Study material:

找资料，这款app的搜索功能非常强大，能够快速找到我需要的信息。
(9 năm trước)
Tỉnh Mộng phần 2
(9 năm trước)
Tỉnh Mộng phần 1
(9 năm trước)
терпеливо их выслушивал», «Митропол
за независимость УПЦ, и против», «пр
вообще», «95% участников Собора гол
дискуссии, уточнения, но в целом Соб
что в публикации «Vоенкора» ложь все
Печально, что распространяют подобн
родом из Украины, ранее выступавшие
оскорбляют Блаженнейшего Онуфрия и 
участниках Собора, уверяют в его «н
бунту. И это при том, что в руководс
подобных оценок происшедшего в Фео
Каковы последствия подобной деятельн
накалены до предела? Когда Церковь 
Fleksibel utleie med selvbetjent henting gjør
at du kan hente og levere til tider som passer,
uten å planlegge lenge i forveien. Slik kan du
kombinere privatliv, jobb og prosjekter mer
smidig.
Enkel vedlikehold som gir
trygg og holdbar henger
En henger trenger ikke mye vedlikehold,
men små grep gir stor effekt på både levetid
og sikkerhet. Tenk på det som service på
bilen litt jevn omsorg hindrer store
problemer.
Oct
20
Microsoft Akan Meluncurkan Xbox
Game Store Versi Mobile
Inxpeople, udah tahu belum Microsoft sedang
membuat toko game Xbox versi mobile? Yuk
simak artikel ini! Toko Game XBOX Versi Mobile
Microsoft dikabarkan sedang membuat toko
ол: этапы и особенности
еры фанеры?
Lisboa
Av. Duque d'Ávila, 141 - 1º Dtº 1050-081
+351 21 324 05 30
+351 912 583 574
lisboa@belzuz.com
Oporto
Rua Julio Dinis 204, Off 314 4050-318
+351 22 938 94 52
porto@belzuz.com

Instruction:
Copy the items word for word from their first line through the line containing "Fleksibel utleie med selvbetjent henting gjør", including that line.

Written answer:
找资料，这款app的搜索功能非常强大，能够快速找到我需要的信息。
(9 năm trước)
Tỉnh Mộng phần 2
(9 năm trước)
Tỉnh Mộng phần 1
(9 năm trước)
терпеливо их выслушивал», «Митропол
за независимость УПЦ, и против», «пр
вообще», «95% участников Собора гол
дискуссии, уточнения, но в целом Соб
что в публикации «Vоенкора» ложь все
Печально, что распространяют подобн
родом из Украины, ранее выступавшие
оскорбляют Блаженнейшего Онуфрия и 
участниках Собора, уверяют в его «н
бунту. И это при том, что в руководс
подобных оценок происшедшего в Фео
Каковы последствия подобной деятельн
накалены до предела? Когда Церковь 
Fleksibel utleie med selvbetjent henting gjør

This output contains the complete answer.